20220310 Pierre de Perso émanciper plutôt qu occuper.mp3 (3.01 Mo)
Pierre de Person travaille depuis trois ans à Breizh Insertion Sports comme éducateur socio-sportif. Il est entré dans l’équipe au lancement du dispositif « Animation présence de rues ». Je le rencontre un samedi au bord d’un terrain de football. Il est venu encourager le club « Melting Potes », qu’il a aidé à lancer au printemps 2021.
Sur le papier, ma mission concerne les jeunes de 13 à 20 ans présents sur l’espace public de Villejean. En réalité, la limite d’âge est toute théorique. J’accompagne aussi des jeunes plus âgés et j’ai des contacts avec les parents. En plus de ma présence régulière sur la dalle, j’ai un bureau près du Parc du Berry où je reçois les jeunes pour de l’accompagnement individuel. Je suis en relation avec plus d’une centaine de jeunes. Ils m’appellent spontanément. Une fois qu’on est connu dans le quartier, le bouche à oreille fonctionne.
J’interviens dans des domaines très différents pour « débroussailler » les dossiers. Justice, logement, papiers, loisirs, création de collectif. Je n’ai pas vocation à suivre tous les parcours mais de répondre aux besoins et à orienter. Je ne suis pas là pour "occuper les gens", je suis là pour les "émanciper".
Entre éducateurs, les relations personnelles sont très importantes
Le métier d'éducateur, une forme d'engagement
Le métier d’éducateur demande de vraies compétences, une forme d’engagement, de militantisme. Je ne fais pas ce métier par hasard. Je sais ce que je cherche. J’ai une vraie volonté de faire bouger les choses à mon niveau. Mon travail représente peut être une goutte d’eau, mais je m’y épanouis. J’ai le sentiment d’avoir une liberté pédagogique, d’innover, de développer mes activités. Même si j’ai l’impression de répéter tout le temps les mêmes choses, je vois des évolutions en trois ans. Des jeunes changent quelquefois de trajectoire de vie et je les entends dire un jour « C’est grâce à toi que j’ai évolué de manière positive ». C’est une satisfaction. Cela dit, tout ne dépend pas de nous. Il y a énormément de facteurs sociaux, économiques, urbains qui entrent en ligne de compte dans les parcours de jeunes.

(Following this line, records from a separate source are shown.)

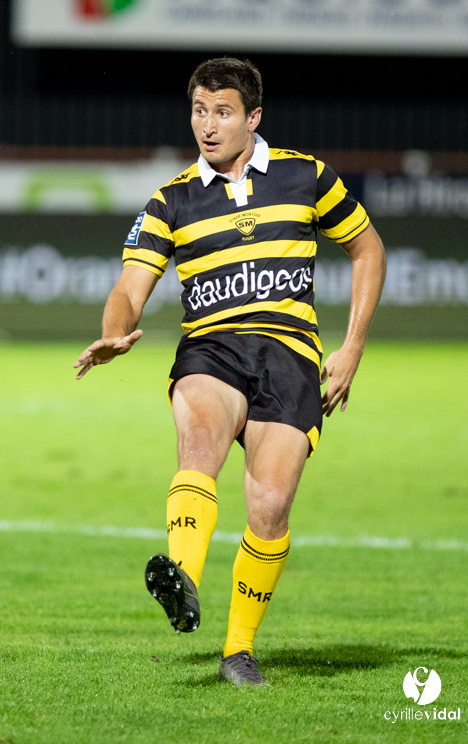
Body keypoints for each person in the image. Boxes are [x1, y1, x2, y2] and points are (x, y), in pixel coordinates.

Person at [73, 57, 385, 686]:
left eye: (221, 112)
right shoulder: (171, 199)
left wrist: (351, 347)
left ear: (253, 118)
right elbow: (129, 289)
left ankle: (237, 651)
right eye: (198, 111)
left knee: (269, 508)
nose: (207, 126)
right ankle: (182, 577)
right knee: (198, 446)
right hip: (211, 350)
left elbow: (367, 247)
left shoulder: (306, 176)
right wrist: (113, 332)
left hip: (290, 357)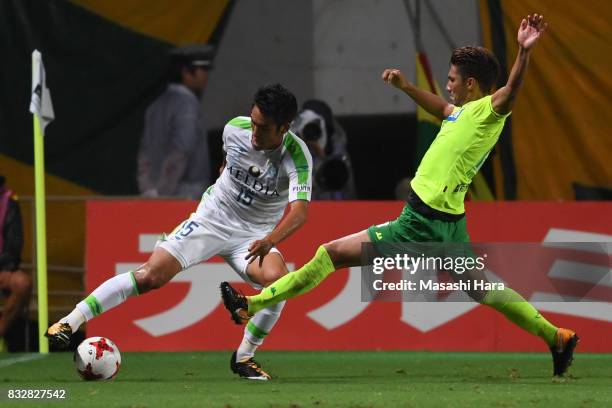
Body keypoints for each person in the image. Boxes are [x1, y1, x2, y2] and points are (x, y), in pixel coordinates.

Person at [221, 15, 578, 377]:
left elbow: (511, 90)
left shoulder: (489, 111)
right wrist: (407, 87)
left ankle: (253, 303)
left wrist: (523, 51)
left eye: (452, 79)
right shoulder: (463, 114)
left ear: (471, 84)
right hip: (448, 223)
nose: (447, 85)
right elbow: (441, 109)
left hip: (420, 223)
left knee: (329, 254)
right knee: (483, 289)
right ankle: (556, 336)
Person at [47, 84, 313, 380]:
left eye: (263, 128)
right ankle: (69, 322)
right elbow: (226, 163)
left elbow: (300, 213)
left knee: (280, 285)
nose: (253, 132)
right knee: (150, 276)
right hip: (211, 219)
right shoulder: (233, 130)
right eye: (252, 122)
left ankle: (244, 357)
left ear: (284, 128)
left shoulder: (297, 156)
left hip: (254, 236)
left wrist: (270, 240)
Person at [137, 44, 214, 199]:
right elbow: (181, 149)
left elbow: (144, 153)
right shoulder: (188, 105)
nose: (206, 75)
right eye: (202, 70)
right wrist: (163, 192)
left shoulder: (156, 105)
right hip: (184, 195)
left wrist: (148, 190)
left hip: (153, 193)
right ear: (186, 72)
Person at [291, 100, 356, 199]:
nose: (311, 133)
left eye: (317, 127)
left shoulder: (337, 150)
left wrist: (322, 157)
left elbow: (342, 189)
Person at [0, 176, 32, 351]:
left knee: (22, 283)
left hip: (3, 266)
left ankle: (0, 333)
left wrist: (6, 266)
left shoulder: (9, 201)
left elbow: (14, 239)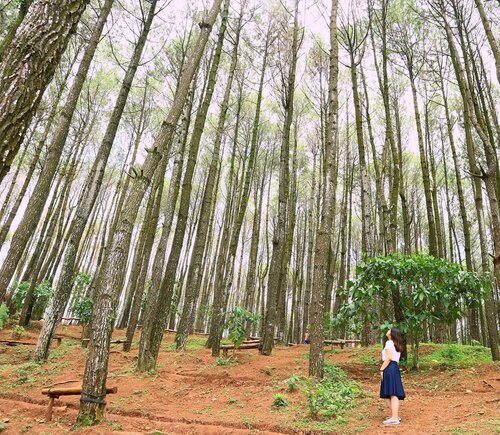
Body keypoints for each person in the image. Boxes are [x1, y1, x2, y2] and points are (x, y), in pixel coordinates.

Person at [380, 327, 405, 425]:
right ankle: (395, 415)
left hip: (389, 367)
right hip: (393, 368)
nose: (388, 330)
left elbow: (389, 357)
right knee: (387, 393)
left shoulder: (389, 343)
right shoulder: (395, 343)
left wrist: (382, 369)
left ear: (392, 333)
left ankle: (394, 418)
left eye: (389, 330)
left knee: (392, 393)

Entre éducateurs, les relations personnelles sont très importantes. C’est ce qui donne de l’efficacité à notre travail. J’avais déjà travaillé à Villejean il y a sept ans en partenariat avec toutes les structures du quartier. Je trouvais que c’était plus fluide qu’aujourd’hui. Les managers, les directeurs d’équipement n’ont pas forcément la même connaissance, ni la même disponibilité que nous sur le terrain. Or, il faut tous tirer dans le même sens. Même les animateurs jeunesse doivent aller davantage sur l’espace public.
Je comprends qu’il y ait un certain turn-over parmi les éducateurs. Certains de mes collègues payés 1400 € par mois, se fatiguent après quelques années dans le quartier. Et pourtant, être repéré par nos publics demande du temps. En tout cas, moi, je n’ai pas choisi ce métier pour faire carrière. Je le ferai tant que j’ai la pêche. Tant que je peux le faire physiquement et mentalement.